A Síndrome de Trousseau é uma manifestação paraneoplásica de hipercoagulabilidade, frequentemente associada a adenocarcinomas viscerais, manifestando-se como tromboses recorrentes.
A Síndrome de Trousseau é um exemplo clássico de como manifestações sistêmicas podem revelar doenças viscerais ocultas. No caso clínico apresentado, a paciente com adenocarcinoma de pâncreas desenvolveu o que parecia uma celulite, mas que na verdade era uma trombose venosa que evoluiu para tromboembolismo pulmonar (insuficiência respiratória aguda).
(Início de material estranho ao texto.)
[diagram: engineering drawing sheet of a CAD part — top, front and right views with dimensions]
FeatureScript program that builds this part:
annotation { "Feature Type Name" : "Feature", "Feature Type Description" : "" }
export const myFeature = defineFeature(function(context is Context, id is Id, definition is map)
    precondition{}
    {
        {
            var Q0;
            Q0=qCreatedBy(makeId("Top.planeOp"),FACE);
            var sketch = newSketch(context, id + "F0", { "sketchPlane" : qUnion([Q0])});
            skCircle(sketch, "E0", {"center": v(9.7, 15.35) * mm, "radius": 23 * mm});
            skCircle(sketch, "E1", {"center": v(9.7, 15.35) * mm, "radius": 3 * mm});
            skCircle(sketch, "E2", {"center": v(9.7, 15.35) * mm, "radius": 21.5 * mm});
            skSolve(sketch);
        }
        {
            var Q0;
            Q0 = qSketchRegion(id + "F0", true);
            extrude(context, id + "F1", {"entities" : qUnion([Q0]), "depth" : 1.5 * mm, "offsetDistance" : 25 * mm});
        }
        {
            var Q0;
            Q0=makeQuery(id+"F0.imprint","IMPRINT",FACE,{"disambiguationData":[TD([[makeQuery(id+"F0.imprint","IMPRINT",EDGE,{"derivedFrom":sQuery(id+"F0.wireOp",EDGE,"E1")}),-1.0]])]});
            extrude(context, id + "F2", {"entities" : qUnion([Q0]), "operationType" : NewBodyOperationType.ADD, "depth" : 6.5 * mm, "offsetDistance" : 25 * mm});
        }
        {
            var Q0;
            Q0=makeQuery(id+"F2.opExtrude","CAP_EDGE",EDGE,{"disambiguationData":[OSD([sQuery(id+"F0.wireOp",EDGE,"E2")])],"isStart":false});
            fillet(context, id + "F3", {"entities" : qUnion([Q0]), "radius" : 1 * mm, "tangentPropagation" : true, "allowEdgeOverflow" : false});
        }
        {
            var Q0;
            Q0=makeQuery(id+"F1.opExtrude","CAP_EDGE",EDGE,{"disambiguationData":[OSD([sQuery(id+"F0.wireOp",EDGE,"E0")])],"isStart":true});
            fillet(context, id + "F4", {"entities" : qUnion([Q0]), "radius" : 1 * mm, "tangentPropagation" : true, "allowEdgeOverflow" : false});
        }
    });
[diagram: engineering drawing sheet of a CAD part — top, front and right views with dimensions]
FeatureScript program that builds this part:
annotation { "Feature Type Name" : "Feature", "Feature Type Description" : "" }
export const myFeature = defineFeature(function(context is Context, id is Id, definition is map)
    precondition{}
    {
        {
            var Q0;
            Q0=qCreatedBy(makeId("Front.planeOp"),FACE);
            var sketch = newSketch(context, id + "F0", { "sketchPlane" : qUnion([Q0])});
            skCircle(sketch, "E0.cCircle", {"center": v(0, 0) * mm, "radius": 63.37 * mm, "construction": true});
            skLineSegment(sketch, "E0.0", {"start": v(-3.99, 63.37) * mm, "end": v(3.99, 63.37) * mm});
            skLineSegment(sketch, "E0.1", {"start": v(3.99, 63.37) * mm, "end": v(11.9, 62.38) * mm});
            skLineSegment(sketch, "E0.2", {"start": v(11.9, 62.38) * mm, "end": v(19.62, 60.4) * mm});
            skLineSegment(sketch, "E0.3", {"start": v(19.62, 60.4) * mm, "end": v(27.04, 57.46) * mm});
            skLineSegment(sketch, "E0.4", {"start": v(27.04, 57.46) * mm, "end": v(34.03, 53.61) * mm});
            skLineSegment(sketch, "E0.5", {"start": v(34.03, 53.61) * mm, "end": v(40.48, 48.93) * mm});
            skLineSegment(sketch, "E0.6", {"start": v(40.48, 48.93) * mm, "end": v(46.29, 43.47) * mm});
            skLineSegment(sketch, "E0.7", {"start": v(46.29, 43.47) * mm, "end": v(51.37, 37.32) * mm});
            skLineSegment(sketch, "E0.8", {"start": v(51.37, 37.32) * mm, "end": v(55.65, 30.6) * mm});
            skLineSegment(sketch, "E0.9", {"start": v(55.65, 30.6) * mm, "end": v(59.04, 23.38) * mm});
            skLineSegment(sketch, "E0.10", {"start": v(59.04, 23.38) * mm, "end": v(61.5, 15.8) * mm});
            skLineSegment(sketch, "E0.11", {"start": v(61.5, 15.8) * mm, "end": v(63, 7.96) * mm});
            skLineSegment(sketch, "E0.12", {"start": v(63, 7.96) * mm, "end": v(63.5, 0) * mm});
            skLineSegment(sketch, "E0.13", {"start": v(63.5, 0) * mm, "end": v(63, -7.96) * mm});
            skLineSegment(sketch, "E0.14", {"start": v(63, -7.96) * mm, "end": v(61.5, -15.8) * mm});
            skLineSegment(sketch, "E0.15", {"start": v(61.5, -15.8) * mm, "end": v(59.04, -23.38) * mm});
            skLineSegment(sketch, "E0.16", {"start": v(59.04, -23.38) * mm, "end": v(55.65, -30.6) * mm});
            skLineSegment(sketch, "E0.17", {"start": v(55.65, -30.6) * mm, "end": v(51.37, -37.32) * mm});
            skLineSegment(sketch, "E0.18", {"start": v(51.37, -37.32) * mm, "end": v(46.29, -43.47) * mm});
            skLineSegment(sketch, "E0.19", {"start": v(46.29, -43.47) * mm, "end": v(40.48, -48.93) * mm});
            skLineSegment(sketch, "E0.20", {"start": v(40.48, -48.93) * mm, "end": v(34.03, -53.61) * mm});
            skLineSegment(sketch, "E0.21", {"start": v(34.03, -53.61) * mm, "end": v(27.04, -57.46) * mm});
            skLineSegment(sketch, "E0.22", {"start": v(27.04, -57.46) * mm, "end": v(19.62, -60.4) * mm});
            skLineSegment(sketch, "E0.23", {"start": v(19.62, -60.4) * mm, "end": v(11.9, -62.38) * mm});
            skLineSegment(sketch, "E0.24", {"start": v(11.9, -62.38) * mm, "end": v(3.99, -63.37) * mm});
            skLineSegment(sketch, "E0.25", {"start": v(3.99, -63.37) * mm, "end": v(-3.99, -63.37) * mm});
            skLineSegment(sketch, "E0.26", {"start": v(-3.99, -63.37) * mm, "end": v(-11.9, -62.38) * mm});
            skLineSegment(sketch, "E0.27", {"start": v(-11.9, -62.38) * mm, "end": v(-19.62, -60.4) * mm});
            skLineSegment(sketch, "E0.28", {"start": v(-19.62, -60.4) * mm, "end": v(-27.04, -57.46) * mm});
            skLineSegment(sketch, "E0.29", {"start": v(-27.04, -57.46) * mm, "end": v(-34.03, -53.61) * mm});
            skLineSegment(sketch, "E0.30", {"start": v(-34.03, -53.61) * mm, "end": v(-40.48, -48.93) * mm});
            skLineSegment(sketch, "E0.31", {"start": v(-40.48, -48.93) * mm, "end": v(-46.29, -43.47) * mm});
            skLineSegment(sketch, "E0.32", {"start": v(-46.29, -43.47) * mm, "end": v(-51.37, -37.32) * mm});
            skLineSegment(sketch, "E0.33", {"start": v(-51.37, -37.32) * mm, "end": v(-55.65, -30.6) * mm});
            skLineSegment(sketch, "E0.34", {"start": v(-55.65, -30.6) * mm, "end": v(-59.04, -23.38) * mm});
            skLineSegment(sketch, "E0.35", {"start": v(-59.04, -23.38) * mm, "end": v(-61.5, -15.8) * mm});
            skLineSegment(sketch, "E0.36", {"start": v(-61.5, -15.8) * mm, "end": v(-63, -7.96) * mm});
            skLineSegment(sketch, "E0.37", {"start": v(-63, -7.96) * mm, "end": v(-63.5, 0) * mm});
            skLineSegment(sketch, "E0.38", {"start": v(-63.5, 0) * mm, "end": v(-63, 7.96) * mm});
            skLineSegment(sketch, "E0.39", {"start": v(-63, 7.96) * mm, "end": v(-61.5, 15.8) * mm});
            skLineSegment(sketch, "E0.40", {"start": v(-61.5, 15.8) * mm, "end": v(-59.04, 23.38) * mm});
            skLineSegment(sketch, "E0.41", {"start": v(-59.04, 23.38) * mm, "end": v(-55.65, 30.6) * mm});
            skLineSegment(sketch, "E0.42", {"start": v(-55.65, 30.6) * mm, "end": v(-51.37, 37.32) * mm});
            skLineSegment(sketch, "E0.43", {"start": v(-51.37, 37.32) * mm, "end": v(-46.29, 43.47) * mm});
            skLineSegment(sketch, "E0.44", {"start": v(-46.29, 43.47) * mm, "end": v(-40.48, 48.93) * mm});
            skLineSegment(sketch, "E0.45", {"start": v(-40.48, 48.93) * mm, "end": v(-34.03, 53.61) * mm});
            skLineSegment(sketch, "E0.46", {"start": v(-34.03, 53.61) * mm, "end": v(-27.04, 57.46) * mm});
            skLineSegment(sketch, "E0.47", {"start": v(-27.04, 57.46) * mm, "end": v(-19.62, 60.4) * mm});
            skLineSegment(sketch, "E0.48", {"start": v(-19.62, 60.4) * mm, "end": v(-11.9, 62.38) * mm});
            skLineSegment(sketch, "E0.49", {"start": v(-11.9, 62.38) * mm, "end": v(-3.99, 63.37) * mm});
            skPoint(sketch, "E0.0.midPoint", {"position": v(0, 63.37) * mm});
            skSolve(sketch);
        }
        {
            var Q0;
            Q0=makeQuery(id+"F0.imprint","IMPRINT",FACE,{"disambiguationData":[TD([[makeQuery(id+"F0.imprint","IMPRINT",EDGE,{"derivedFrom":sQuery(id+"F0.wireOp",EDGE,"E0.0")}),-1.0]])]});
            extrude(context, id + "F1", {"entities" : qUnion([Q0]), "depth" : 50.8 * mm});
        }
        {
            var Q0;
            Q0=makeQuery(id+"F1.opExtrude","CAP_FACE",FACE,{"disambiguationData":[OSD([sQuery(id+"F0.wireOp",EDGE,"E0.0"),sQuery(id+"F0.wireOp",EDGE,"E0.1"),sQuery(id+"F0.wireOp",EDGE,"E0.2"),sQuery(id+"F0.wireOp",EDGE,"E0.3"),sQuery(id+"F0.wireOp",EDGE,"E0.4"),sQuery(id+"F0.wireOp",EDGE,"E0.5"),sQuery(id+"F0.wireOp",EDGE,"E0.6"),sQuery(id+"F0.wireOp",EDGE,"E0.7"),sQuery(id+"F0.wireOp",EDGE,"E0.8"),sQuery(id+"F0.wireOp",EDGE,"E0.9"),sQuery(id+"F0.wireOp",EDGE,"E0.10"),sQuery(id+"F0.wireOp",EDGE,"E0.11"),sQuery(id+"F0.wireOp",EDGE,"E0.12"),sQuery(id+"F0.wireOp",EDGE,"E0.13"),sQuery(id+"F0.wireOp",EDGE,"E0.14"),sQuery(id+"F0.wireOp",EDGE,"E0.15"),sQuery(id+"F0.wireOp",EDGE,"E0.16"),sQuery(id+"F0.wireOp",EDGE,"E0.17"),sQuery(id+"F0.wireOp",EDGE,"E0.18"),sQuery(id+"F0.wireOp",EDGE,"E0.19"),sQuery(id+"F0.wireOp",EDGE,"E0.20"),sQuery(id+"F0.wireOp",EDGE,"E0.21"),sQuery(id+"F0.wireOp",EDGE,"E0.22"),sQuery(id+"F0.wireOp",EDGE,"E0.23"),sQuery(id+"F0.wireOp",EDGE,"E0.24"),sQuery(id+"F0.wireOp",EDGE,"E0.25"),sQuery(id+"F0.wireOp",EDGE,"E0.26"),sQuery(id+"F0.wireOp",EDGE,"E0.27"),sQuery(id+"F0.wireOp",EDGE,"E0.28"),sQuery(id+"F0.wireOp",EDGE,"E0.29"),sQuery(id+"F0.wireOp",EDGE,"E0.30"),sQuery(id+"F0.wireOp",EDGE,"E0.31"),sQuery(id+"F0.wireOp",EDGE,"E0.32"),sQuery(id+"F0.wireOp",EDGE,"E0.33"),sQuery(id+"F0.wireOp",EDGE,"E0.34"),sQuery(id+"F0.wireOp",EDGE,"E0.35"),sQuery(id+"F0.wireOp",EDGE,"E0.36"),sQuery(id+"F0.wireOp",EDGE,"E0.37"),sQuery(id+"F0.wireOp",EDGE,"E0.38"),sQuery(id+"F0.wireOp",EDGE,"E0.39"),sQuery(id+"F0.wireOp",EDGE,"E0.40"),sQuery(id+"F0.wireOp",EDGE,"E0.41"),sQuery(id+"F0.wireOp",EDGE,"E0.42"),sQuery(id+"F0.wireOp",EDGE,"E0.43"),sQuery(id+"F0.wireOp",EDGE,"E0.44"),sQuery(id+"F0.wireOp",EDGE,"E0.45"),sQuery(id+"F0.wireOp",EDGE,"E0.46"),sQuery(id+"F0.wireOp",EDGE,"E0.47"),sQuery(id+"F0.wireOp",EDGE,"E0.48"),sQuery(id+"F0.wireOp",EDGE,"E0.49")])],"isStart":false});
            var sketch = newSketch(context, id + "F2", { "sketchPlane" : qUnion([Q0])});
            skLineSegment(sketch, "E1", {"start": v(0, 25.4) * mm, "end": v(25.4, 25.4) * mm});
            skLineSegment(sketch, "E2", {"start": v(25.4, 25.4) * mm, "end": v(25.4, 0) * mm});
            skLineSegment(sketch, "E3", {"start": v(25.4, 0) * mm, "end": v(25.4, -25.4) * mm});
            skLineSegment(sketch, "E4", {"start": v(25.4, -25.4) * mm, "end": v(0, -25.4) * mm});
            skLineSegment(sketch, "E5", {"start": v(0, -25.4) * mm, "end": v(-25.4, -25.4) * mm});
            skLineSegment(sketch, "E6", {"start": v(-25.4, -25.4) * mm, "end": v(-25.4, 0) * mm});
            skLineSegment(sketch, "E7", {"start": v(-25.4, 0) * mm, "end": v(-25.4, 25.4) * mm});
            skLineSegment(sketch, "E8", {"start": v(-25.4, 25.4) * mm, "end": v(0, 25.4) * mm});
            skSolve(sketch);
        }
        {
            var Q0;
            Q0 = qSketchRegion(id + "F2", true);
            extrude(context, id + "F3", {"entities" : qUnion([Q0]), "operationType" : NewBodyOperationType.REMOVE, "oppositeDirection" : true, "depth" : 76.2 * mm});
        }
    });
A resistência ao tratamento antibiótico inicial e a assimetria do edema são pistas fundamentais para o diagnóstico de TVP. O reconhecimento precoce dessa síndrome é vital, pois o manejo exige não apenas a anticoagulação (frequentemente com heparina de baixo peso molecular, que é mais eficaz que varfarina nestes casos), mas principalmente o tratamento da neoplasia de base. A Síndrome de Trousseau é considerada um marcador de mau prognóstico, refletindo uma doença oncológica avançada ou agressiva.
Clinicamente, manifesta-se como tromboflebite superficial migratória, onde coágulos venosos aparecem e desaparecem em diferentes locais do corpo, ou como fenômenos tromboembólicos venosos (TEV) e arteriais recorrentes. É um sinal de alerta clássico para a presença de uma neoplasia maligna subjacente, muitas vezes ainda não diagnosticada.
Os adenocarcinomas são os principais responsáveis, especialmente os de pâncreas (mais comum), pulmão, estômago, cólon e próstata. A produção de mucinas por esses tumores é um fator determinante na ativação da cascata de coagulação.
A fisiopatologia é multifatorial, envolvendo a liberação de fator tecidual pelas células tumorais, a interação de mucinas tumorais com selectinas leucocitárias e plaquetárias, e a ativação direta do fator X. Isso gera um estado pró-trombótico sistêmico que precede ou acompanha o diagnóstico da massa tumoral.